The thesis that earned al-Qalamawi her PhD, a research paper on Alf Lailah wa Lailah (One Thousand and One Nights), lays the foundations of her feminist mission. She aims to create the new woman: an intelligent, cultured, and wise woman who is fully in charge of her life and family. This woman not only uses her wits and virtues to reach equality with men, but also strives to re-educate men in order to gain equality. This message was further developed in her books on literary criticism, “Limitation in Literature” (1955) and “The World Between Two Bookcovers” (1958).

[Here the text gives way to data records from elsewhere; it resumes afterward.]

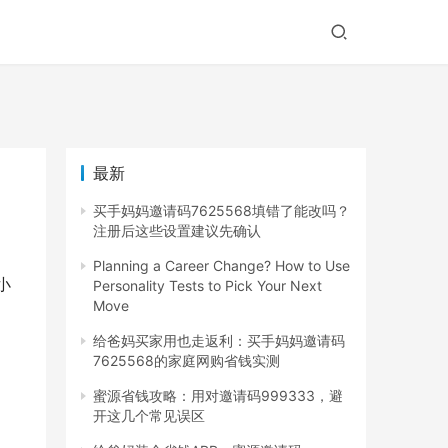
最新
买手妈妈邀请码7625568填错了能改吗？
注册后这些设置建议先确认
Planning a Career Change? How to Use
Personality Tests to Pick Your Next
Move
给爸妈买家用也走返利：买手妈妈邀请码
7625568的家庭网购省钱实测
蜜源省钱攻略：用对邀请码999333，避
开这几个常见误区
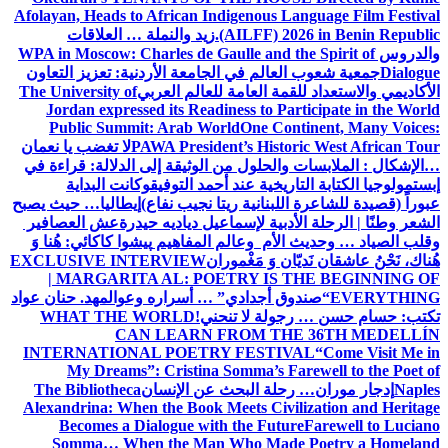
Afolayan, Heads to African Indigenous Language Film Festival
(AILFF) 2026 in Benin Republic.
زيد والنملة … العلاقات
والدروس
WPA in Moscow: Charles de Gaulle and the Spirit of
Dialogue
جمعية شعوب العالم في الجامعة الأردنية: تعزيز التعاون
الأكاديمي والاستعداد للقمة العامة للعالم العربي
The University of
Jordan expressed its Readiness to Participate in the World
Public Summit: Arab World
One Continent, Many Voices:
PAWA President’s Historic West African Tour
لا تغضب يا نعمان
…الإشكال : الملابسات والحلول
من الوثيقة إلى الدلالة: قراءة في
إبستمولوجيا الكتابة التاريخية عند أحمد التوفيق
وكانت البداية
عبوراً (قصيدة للشاعرة اللبنانية ريتا نجيب نفاع)
إيطاليا… حيث يصبح
الشعر وطنًا | الرحلة الأدبية لإسماعيل دياديه حيدرة
عش العصافير
وقلب الصياد … وحديث الأم وعالم المفاهيم
پیشوا کاکائي: هُنا وَ
هُناك، نَحْنُ عاشقان نَديّان وَ مَغْموران
EXCLUSIVE INTERVIEW
| MARGARITA AL: POETRY IS THE BEGINNING OF
EVERYTHING
“صندوق أجدادي” … أسراره وعوالمه
د. حنان عواد
تكتب: حسام حسن … رجولة لا تنحني!
WHAT THE WORLD
CAN LEARN FROM THE 36TH MEDELLÍN
INTERNATIONAL POETRY FESTIVAL
“Come Visit Me in
My Dreams”: Cristina Somma’s Farewell to the Poet of
Naples
إدجار موران… رحلة البحث عن الإنسان
The Bibliotheca
Alexandrina: When the Book Meets Civilization and Heritage
Becomes a Dialogue with the Future
Farewell to Luciano
Somma… When the Man Who Made Poetry a Homeland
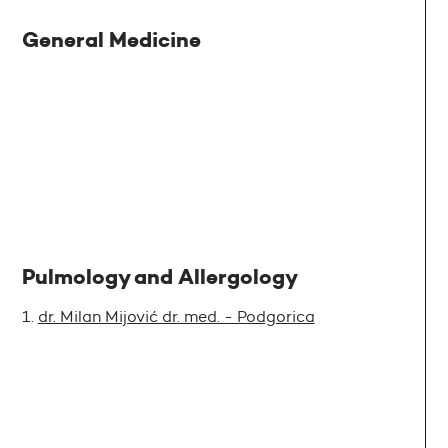
General Medicine
Pulmology and Allergology
dr. Milan Mijović dr. med. - Podgorica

Her translations of works such as Chinese stories by Pearl Buck (1950) and Shakespeare’s “The Taming of the Shrew” (1964) further illustrate women's struggles and the need to re-educate men. Al-Qalamawi also founded and released several cultural magazines that dealt with contemporary subjects such as cinema, music and the arts. Other significant works include “The Devils Play and Dance” (1965), “The Dissident’s Literature (1941), and “The World in a Book” (1958).

Her work has been received warmly by critics; many regard her as a "remarkable literary figure of the contemporary cultural movement in Egypt."

==Tribute==
On July 20, 2014, Google dedicated a Doodle to the writer for the 103rd anniversary of her birth. The Doodle reached all the countries of the Arab World.

==Awards==
Al-Qalamawi received awards and recognition for her literary work, leadership, and advocacy. These awards include:
1. Award of the Arabic Language Academy, for her Ph.D. thesis on "Arabian Nights", 1945.
2. State Merit Award in Youths’ Literature, she was the first woman to obtain it 1955.
3. State Encouragement Prize, 1955.
4. State Merit Award in Literature, shared with Dr. Shawki Deif, 1963.
5. Nasser's Award, dedicated by the former Soviet Union, 1976.
6. State Merit Award in Literature, 1977.
7. Medal of Appreciation, 1977.
8. Medal of the Republic, first class, 1978.
9. Medal of Achievement, 1978.
10. State Appreciation Prize for Literature
11. Honorary Doctorate from the American University in Cairo, (AUC), 1987.
In addition, she was honored by the Cairo International Book Fair in 1993 for serving as the president of the General Egyptian Book Organization. In 1955, she was honored by the Cairo Governorate for Egyptian Women's Day.